■ WORK INSTRUCTIONS:
Among the entries below, take the line with "Qué reparamos en nuestra" and the line with "od visokokvalitetne pjene", and output them and every line between them exactly, with nothing else.

■ MATERIALS PROVIDED:
• • • •
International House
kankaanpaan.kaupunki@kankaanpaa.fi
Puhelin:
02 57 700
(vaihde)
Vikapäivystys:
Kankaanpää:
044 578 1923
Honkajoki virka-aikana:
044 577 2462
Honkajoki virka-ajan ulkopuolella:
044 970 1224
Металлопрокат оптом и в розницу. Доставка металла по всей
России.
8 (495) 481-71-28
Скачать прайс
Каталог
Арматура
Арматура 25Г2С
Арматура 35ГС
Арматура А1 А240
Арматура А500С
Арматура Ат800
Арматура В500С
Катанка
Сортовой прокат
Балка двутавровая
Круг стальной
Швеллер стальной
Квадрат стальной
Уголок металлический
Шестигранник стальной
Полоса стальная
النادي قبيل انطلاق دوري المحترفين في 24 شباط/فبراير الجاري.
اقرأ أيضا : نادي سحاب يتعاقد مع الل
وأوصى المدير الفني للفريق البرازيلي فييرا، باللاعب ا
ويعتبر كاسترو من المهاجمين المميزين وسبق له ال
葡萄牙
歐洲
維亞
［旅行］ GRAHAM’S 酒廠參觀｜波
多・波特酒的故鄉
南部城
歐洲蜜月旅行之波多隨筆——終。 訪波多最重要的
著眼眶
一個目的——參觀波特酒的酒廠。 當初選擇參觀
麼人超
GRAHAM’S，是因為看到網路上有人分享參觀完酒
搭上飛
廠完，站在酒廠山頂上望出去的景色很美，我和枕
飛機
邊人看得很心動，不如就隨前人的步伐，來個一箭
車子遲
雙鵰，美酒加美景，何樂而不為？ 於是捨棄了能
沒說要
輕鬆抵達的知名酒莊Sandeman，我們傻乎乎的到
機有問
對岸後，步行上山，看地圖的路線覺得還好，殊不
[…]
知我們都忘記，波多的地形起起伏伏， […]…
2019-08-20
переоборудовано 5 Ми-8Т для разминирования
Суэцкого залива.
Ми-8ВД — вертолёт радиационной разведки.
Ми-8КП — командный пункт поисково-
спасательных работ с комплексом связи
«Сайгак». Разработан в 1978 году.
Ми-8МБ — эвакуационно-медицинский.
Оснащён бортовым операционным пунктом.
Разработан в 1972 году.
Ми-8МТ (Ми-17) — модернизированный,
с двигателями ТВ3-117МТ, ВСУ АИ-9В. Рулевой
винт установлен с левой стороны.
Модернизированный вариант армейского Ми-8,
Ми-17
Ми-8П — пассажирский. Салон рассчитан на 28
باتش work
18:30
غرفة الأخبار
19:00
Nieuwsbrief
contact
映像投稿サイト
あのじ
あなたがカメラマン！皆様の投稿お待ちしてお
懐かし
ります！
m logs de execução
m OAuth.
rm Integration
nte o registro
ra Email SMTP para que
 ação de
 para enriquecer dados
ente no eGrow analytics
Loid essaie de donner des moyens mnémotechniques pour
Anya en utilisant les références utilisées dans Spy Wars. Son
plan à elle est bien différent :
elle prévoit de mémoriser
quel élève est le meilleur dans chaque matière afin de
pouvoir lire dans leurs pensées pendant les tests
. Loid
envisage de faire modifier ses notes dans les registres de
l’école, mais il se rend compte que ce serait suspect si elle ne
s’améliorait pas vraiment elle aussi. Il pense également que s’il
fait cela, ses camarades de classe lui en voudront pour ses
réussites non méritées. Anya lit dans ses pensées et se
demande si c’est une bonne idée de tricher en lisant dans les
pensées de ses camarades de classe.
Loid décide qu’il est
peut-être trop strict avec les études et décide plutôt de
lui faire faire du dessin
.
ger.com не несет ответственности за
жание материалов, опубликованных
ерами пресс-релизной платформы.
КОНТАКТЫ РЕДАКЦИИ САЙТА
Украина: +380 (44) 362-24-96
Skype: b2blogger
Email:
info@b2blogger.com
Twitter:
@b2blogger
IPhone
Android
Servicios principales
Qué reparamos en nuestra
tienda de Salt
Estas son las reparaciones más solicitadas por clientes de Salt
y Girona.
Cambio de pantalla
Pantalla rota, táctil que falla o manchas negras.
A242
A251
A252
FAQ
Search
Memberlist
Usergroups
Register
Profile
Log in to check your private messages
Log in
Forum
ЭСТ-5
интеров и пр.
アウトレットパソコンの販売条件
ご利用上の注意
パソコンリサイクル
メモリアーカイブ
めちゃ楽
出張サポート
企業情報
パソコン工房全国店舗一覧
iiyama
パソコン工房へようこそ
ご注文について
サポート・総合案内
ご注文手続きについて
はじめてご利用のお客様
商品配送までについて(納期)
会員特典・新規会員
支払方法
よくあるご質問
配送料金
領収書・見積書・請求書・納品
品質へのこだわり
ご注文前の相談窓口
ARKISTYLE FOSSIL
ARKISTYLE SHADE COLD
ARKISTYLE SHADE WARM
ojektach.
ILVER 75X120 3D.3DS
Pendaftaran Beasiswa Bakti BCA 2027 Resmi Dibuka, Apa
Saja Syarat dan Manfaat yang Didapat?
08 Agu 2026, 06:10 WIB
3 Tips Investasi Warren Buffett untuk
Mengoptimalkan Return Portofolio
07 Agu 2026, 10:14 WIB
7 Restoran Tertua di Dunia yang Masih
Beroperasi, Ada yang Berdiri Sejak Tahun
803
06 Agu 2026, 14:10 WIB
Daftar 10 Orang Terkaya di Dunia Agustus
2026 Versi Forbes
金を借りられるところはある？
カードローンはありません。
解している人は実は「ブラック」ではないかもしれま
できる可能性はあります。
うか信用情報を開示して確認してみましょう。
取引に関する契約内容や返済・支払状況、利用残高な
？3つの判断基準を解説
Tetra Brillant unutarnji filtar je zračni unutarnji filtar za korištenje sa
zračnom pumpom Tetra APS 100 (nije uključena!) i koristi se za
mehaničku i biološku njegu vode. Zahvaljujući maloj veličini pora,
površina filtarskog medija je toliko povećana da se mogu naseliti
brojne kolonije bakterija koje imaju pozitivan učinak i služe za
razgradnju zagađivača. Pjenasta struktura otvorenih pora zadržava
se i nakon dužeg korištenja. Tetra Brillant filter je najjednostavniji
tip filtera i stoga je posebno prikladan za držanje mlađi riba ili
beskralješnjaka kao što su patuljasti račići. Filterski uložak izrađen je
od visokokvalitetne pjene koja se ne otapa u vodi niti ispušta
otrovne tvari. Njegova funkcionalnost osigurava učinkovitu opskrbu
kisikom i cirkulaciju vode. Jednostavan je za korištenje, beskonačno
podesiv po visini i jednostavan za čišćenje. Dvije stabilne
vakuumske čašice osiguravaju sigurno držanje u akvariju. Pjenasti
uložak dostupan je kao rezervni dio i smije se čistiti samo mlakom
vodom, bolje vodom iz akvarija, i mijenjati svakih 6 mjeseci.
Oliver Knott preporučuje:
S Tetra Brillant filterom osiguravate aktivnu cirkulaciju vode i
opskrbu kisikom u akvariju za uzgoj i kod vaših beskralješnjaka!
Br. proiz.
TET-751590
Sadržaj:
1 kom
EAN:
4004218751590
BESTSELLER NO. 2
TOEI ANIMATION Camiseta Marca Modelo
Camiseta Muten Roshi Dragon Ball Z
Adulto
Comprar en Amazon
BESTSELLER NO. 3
• • • •
■ EXERCISE RESPONSE:
Qué reparamos en nuestra
tienda de Salt
Estas son las reparaciones más solicitadas por clientes de Salt
y Girona.
Cambio de pantalla
Pantalla rota, táctil que falla o manchas negras.
A242
A251
A252
FAQ
Search
Memberlist
Usergroups
Register
Profile
Log in to check your private messages
Log in
Forum
ЭСТ-5
интеров и пр.
アウトレットパソコンの販売条件
ご利用上の注意
パソコンリサイクル
メモリアーカイブ
めちゃ楽
出張サポート
企業情報
パソコン工房全国店舗一覧
iiyama
パソコン工房へようこそ
ご注文について
サポート・総合案内
ご注文手続きについて
はじめてご利用のお客様
商品配送までについて(納期)
会員特典・新規会員
支払方法
よくあるご質問
配送料金
領収書・見積書・請求書・納品
品質へのこだわり
ご注文前の相談窓口
ARKISTYLE FOSSIL
ARKISTYLE SHADE COLD
ARKISTYLE SHADE WARM
ojektach.
ILVER 75X120 3D.3DS
Pendaftaran Beasiswa Bakti BCA 2027 Resmi Dibuka, Apa
Saja Syarat dan Manfaat yang Didapat?
08 Agu 2026, 06:10 WIB
3 Tips Investasi Warren Buffett untuk
Mengoptimalkan Return Portofolio
07 Agu 2026, 10:14 WIB
7 Restoran Tertua di Dunia yang Masih
Beroperasi, Ada yang Berdiri Sejak Tahun
803
06 Agu 2026, 14:10 WIB
Daftar 10 Orang Terkaya di Dunia Agustus
2026 Versi Forbes
金を借りられるところはある？
カードローンはありません。
解している人は実は「ブラック」ではないかもしれま
できる可能性はあります。
うか信用情報を開示して確認してみましょう。
取引に関する契約内容や返済・支払状況、利用残高な
？3つの判断基準を解説
Tetra Brillant unutarnji filtar je zračni unutarnji filtar za korištenje sa
zračnom pumpom Tetra APS 100 (nije uključena!) i koristi se za
mehaničku i biološku njegu vode. Zahvaljujući maloj veličini pora,
površina filtarskog medija je toliko povećana da se mogu naseliti
brojne kolonije bakterija koje imaju pozitivan učinak i služe za
razgradnju zagađivača. Pjenasta struktura otvorenih pora zadržava
se i nakon dužeg korištenja. Tetra Brillant filter je najjednostavniji
tip filtera i stoga je posebno prikladan za držanje mlađi riba ili
beskralješnjaka kao što su patuljasti račići. Filterski uložak izrađen je
od visokokvalitetne pjene koja se ne otapa u vodi niti ispušta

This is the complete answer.